Wyoming Landscape Conservation Initiative (WLCI)

Simulated surface disturbance (yr 2029) resulting from different rates of future oil/gas development in a 130 x 130 km area in SW Wyoming. Light to dark colors is increasing surface disturbance. A - based on recent rate of development; B - one half recent rate of development; C - twice current rate of development; and D - twice current rate of development and relaxed density restrictions.
Simulated surface disturbance (yr 2029) resulting from
different rates of future oil/gas development in a
130 x 130 km area in SW Wyoming. Light to dark colors
is increasing surface disturbance.
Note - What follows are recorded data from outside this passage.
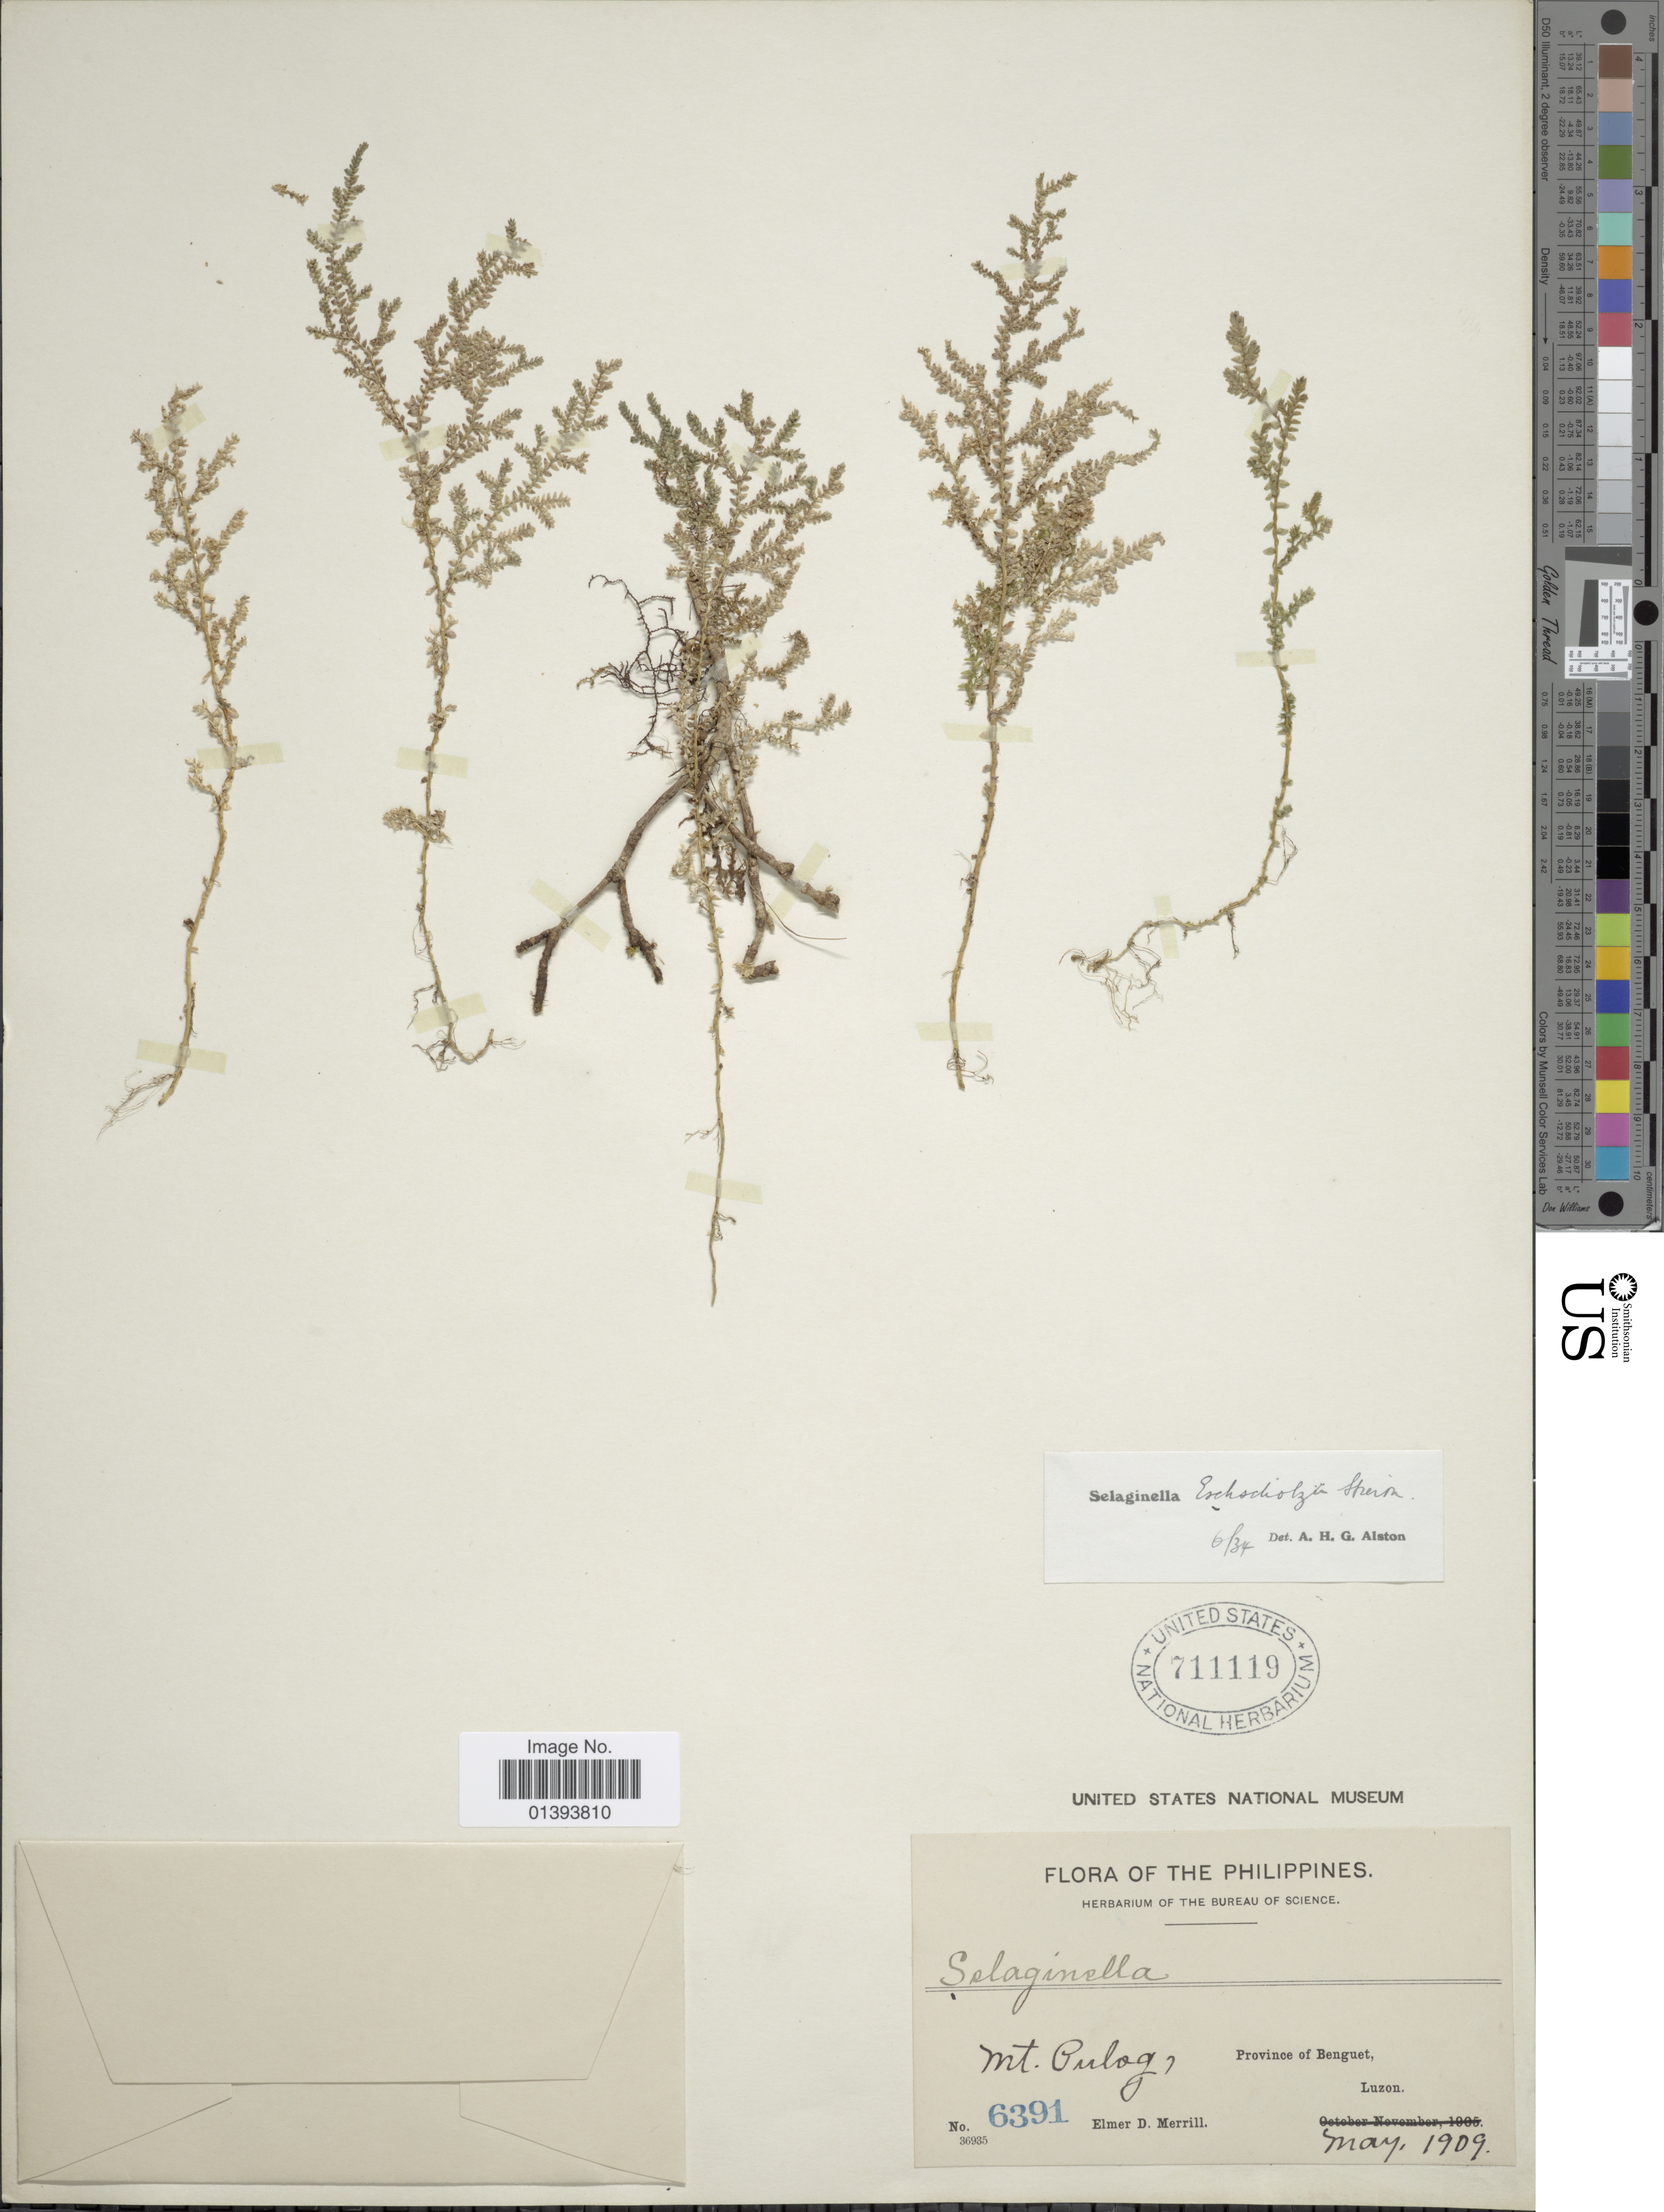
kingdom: Plantae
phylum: Tracheophyta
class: Lycopodiopsida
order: Selaginellales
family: Selaginellaceae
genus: Selaginella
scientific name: Selaginella eschscholzii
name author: Hieron.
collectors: E. D. Merrill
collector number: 6391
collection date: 1909-05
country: Philippines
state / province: Central Luzon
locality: Mt. Pulog, Province of Benguet, Luzon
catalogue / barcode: US 711119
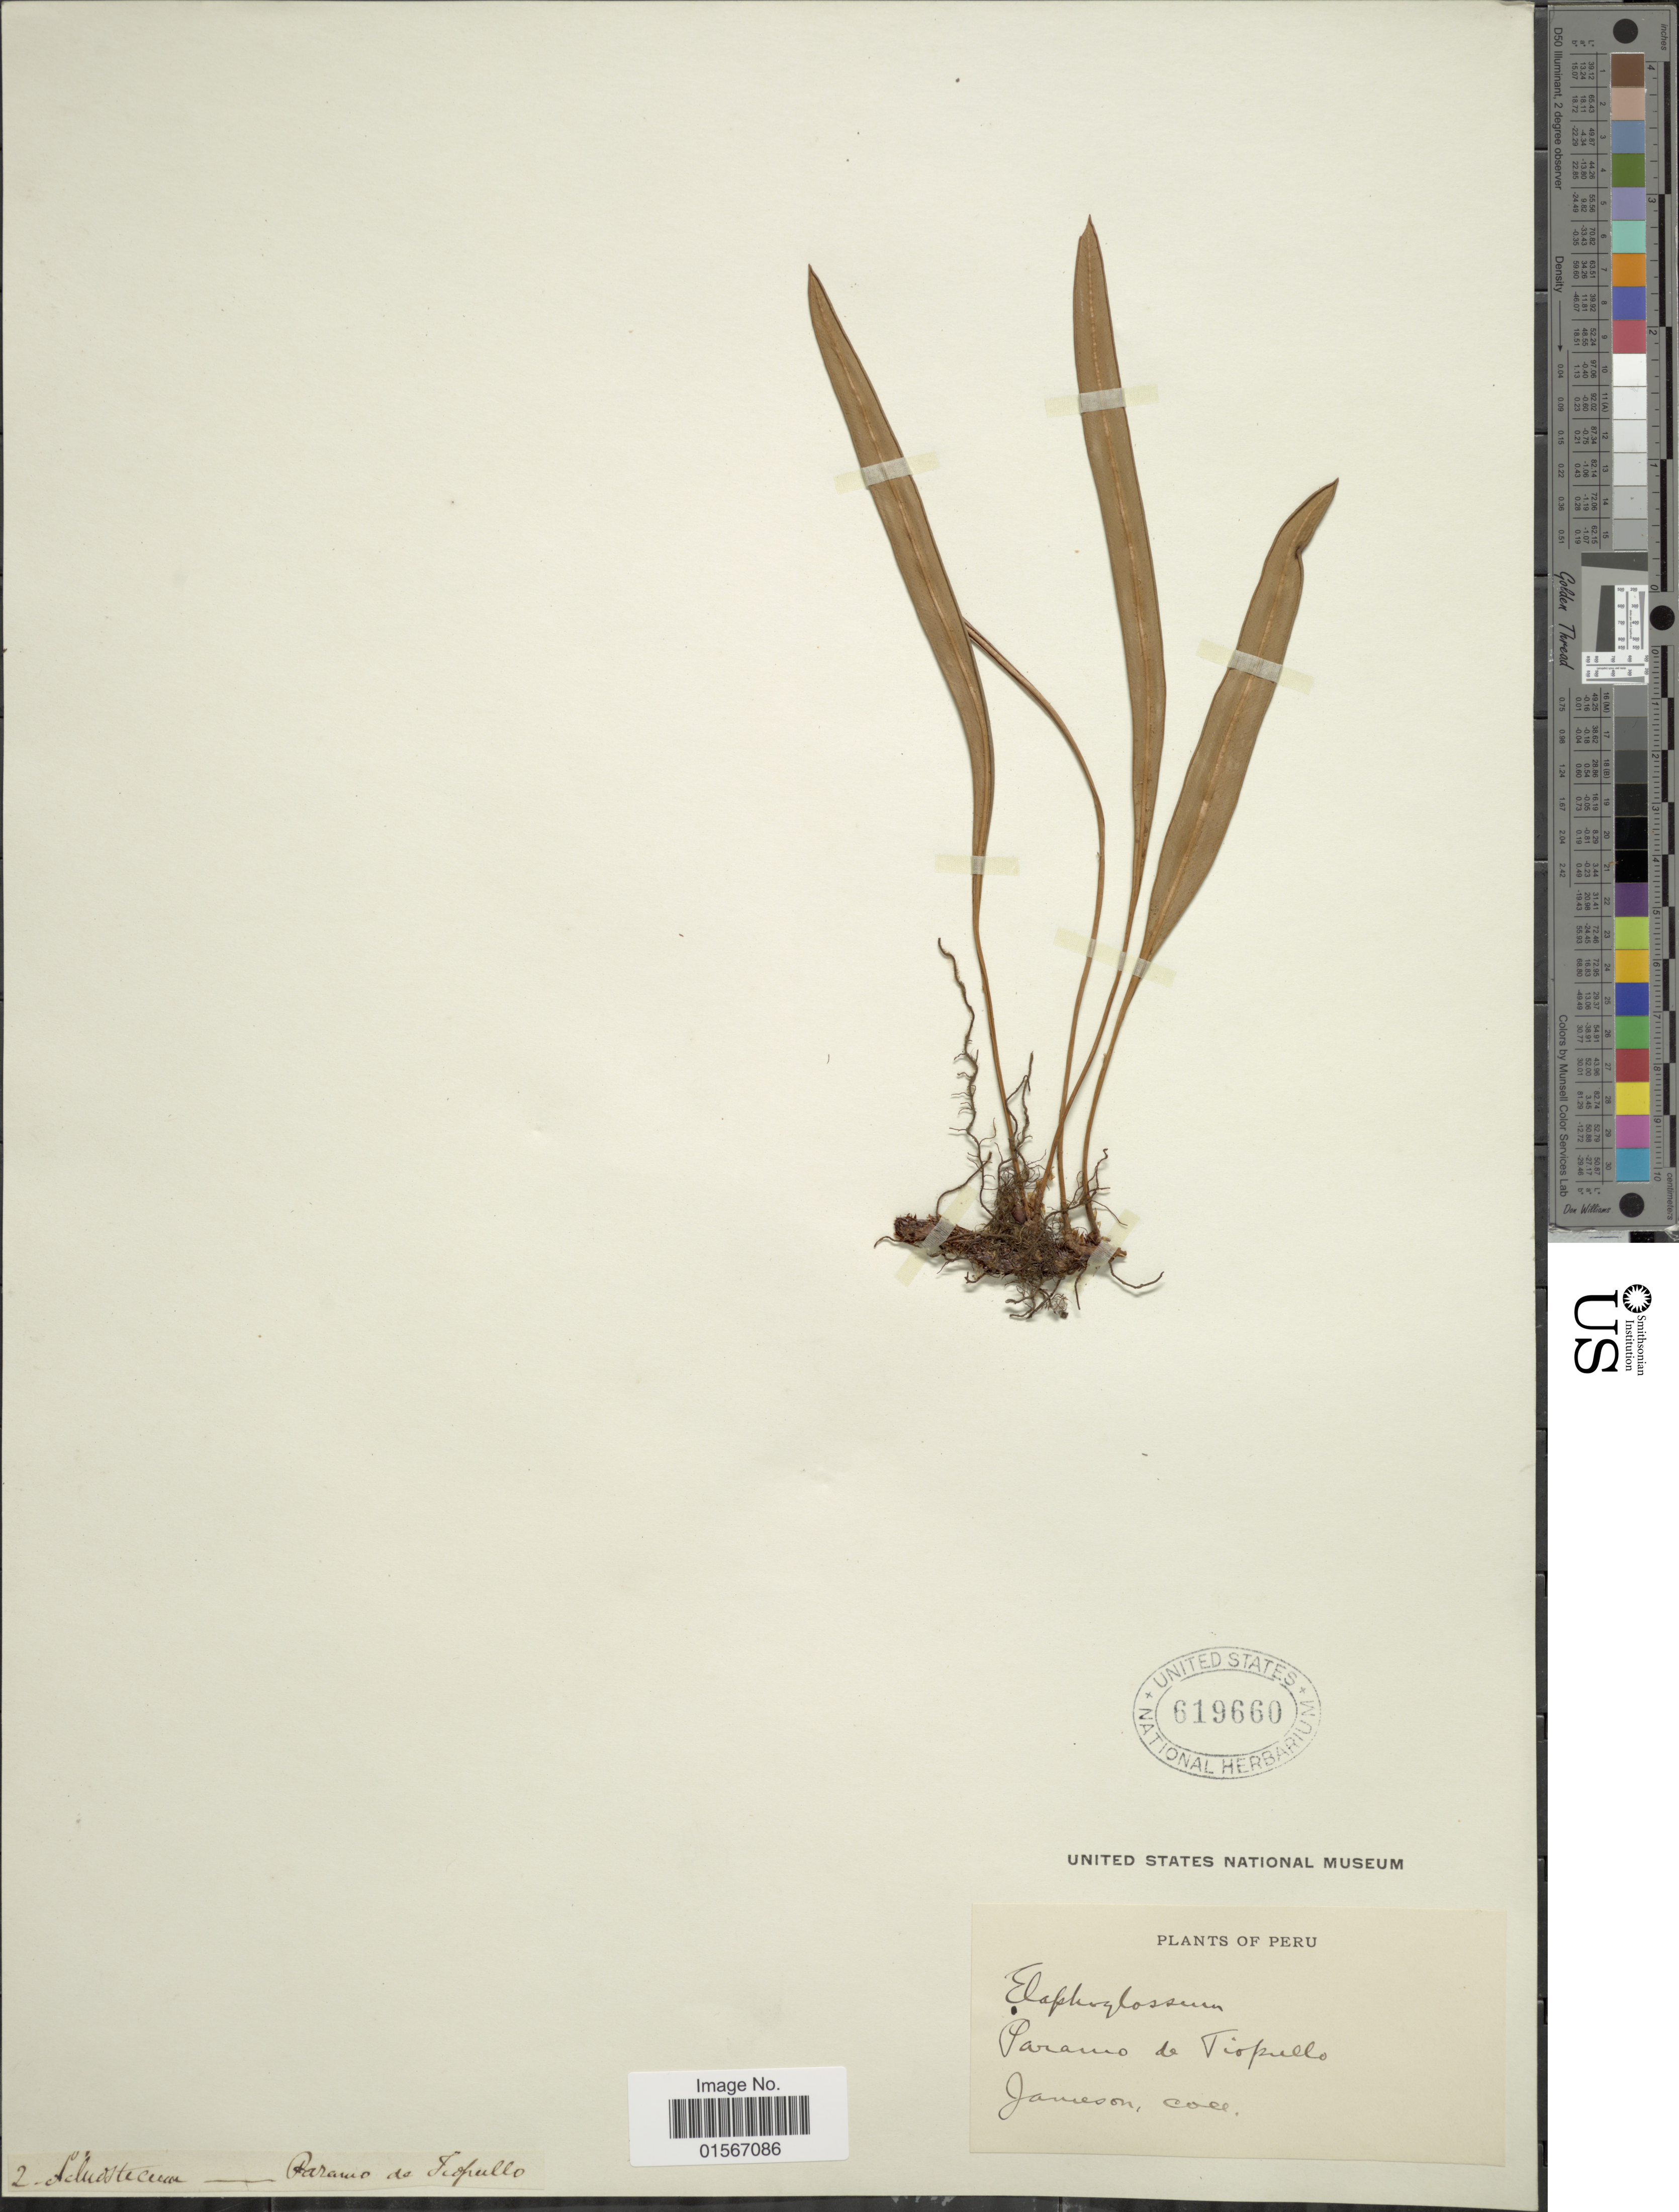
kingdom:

A - based on recent rate
of development; B - one half recent rate of development;
C - twice current rate of development; and D - twice current
rate of development and relaxed density restrictions.
The Green River basin in SW Wyoming is one of the top 5 basins in the US in terms of oil/gas reserves, and also contains some of the largest intact sagebrush steppe habitat. Oil/gas development in SW Wyoming has increased over the past decade in response to national energy needs. Loss of habitat due to infrastructure footprint, and avoidance of habitat in proximity to human activities is a concern for species such as the greater sage-grouse and other sagebrush obligates. Continued loss of suitable habitat threatens to result in federal listing of key species under the Endangered Species Act. Assessing future plausible land-use patterns and effects to wildlife can help identify land use attributes (spatial and temporal patterns) that may lead to substantive declines in habitat or with the potential to accommodate energy development with minimal effects on wildlife.

A spatially explicit simulation model is being developed that simulates oil/gas pad development and related infrastructure (roads) in response to user-provided rates of development. The model relies on extensive geospatial data layers that identify landscape areas available for oil/gas development, state and federal restrictions on development (e.g., sage-grouse core areas), and the existing energy development footprint, among other data themes. The simulation model is designed to locate oil/gas pad development on the basis of spacing rules and annual developmental rates, supplied by the user. These can be varied to explore different efficiency options (e.g., no. wells per pad) and spacing rules. Re-vegetation of older pad scars also is possible. Assessments of wildlife habitat are based on published information on the effects of road and oil/gas pad density on species, and habitat configuration (e.g., fragmentation, patch size).

Objectives of this effort are: 1) Develop and use a spatially-explicit simulation model to forecast future oil/gas development to identify potential effects on native habitat conditions, and 2) using the simulation model, identify land uses (temporal and spatial patterns) that lead to tipping points (rapid decline) in native habitat properties (e.g., greater sage-grouse habitat). Results of this objective will provide land managers with examples of land-uses to avoid, and land-uses that may balance energy development and conservation management. In support of simulation scenarios, a third objective is the development of a contemporary oil/gas pad geospatial layer for SW Wyoming. Using 1-m NAIP imagery from 2009, ca. 16,000 pad scars have been extracted and are used to represent baseline conditions in the simulation scenarios.